• _Exercise details_
Render every line of the listing below as a numbered list, leaving out blank lines and the pictures.

-------------------------

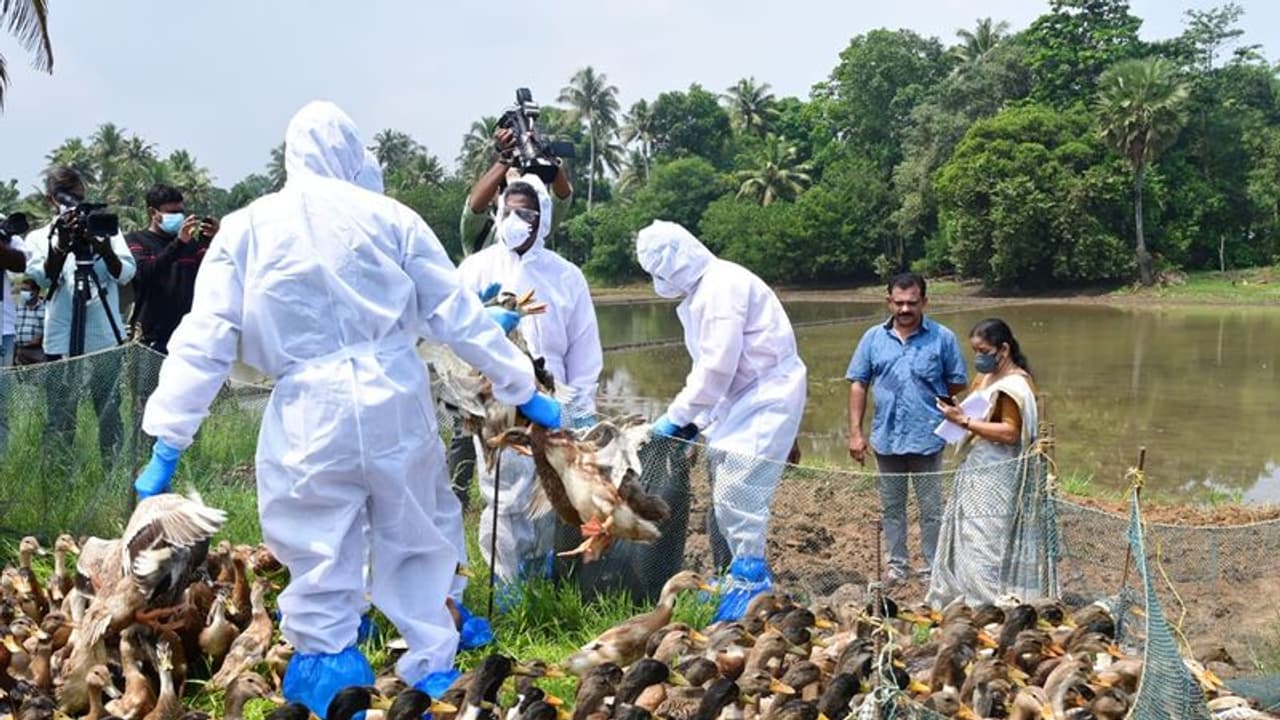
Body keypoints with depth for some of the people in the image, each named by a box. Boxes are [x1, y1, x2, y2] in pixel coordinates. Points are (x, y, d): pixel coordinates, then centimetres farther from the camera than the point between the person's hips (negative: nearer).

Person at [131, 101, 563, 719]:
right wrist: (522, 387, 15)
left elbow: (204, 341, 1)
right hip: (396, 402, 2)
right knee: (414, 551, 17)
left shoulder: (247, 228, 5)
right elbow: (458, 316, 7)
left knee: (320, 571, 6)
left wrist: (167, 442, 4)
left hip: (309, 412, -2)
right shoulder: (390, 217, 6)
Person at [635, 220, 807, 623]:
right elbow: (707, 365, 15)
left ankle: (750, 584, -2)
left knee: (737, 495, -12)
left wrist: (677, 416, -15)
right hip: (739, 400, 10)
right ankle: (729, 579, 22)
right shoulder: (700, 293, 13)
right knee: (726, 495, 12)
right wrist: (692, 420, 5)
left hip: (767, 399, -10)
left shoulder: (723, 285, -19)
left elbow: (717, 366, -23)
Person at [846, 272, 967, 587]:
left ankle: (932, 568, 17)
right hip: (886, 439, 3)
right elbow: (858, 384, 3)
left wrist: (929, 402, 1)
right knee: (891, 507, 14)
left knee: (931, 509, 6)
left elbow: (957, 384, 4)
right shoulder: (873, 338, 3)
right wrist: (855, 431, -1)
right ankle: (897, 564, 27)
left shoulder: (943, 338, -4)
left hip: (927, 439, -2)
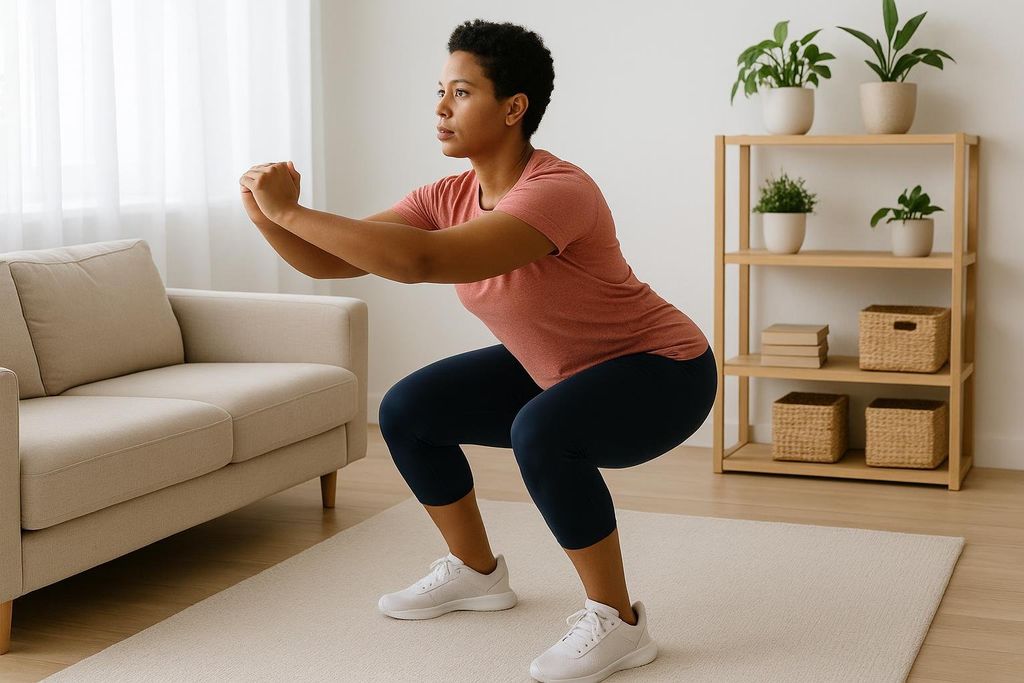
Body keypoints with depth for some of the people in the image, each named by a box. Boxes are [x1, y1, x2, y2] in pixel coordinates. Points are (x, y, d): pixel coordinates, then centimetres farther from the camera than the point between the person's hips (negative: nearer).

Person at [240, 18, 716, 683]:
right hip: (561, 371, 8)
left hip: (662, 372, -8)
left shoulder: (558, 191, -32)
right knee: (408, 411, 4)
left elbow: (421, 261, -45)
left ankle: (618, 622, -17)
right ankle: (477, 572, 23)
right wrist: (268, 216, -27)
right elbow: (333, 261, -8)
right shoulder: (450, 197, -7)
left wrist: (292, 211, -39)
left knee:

-------------------------

• _Expected answer_
1. Body keypoints with depth for some of the people in the image, each named by a box. Boxes are [x1, y1, x2, y2] in pixel coordinates. Points are (x, y, d): pixel coordinates, then centimetres farther from the camera than the point between the person's hips (negative: nearer).
2. Person at [131, 101, 563, 719]:
3. right wrist: (522, 387, 15)
4. left elbow: (204, 341, 1)
5. right hip: (396, 402, 2)
6. right knee: (414, 551, 17)
7. left shoulder: (247, 228, 5)
8. right elbow: (458, 316, 7)
9. left knee: (320, 571, 6)
10. left wrist: (167, 442, 4)
11. left hip: (309, 412, -2)
12. right shoulder: (390, 217, 6)
13. Person at [635, 220, 807, 623]:
14. right elbow: (707, 365, 15)
15. left ankle: (750, 584, -2)
16. left knee: (737, 495, -12)
17. left wrist: (677, 416, -15)
18. right hip: (739, 400, 10)
19. right ankle: (729, 579, 22)
20. right shoulder: (700, 293, 13)
21. right knee: (726, 495, 12)
22. right wrist: (692, 420, 5)
23. left hip: (767, 399, -10)
24. left shoulder: (723, 285, -19)
25. left elbow: (717, 366, -23)
26. Person at [846, 272, 967, 587]:
27. left ankle: (932, 568, 17)
28. right hip: (886, 439, 3)
29. right elbow: (858, 384, 3)
30. left wrist: (929, 402, 1)
31. right knee: (891, 507, 14)
32. left knee: (931, 509, 6)
33. left elbow: (957, 384, 4)
34. right shoulder: (873, 338, 3)
35. right wrist: (855, 431, -1)
36. right ankle: (897, 564, 27)
37. left shoulder: (943, 338, -4)
38. left hip: (927, 439, -2)
39. Body keypoints with depth for some of the people in the image, each named by a box. Boxes are [x1, y1, x2, y2] in pixel coordinates. Points are (x, y, d): pixel coordinates, then centimetres farther from the camera than the point between the person's hips (negative: nearer).
40. Person at [240, 18, 716, 683]:
41. right hip: (561, 371, 8)
42. left hip: (662, 372, -8)
43. left shoulder: (558, 191, -32)
44. right knee: (408, 411, 4)
45. left elbow: (421, 261, -45)
46. left ankle: (618, 622, -17)
47. right ankle: (477, 572, 23)
48. right wrist: (268, 216, -27)
49. right elbow: (333, 261, -8)
50. right shoulder: (450, 197, -7)
51. left wrist: (292, 211, -39)
52. left knee:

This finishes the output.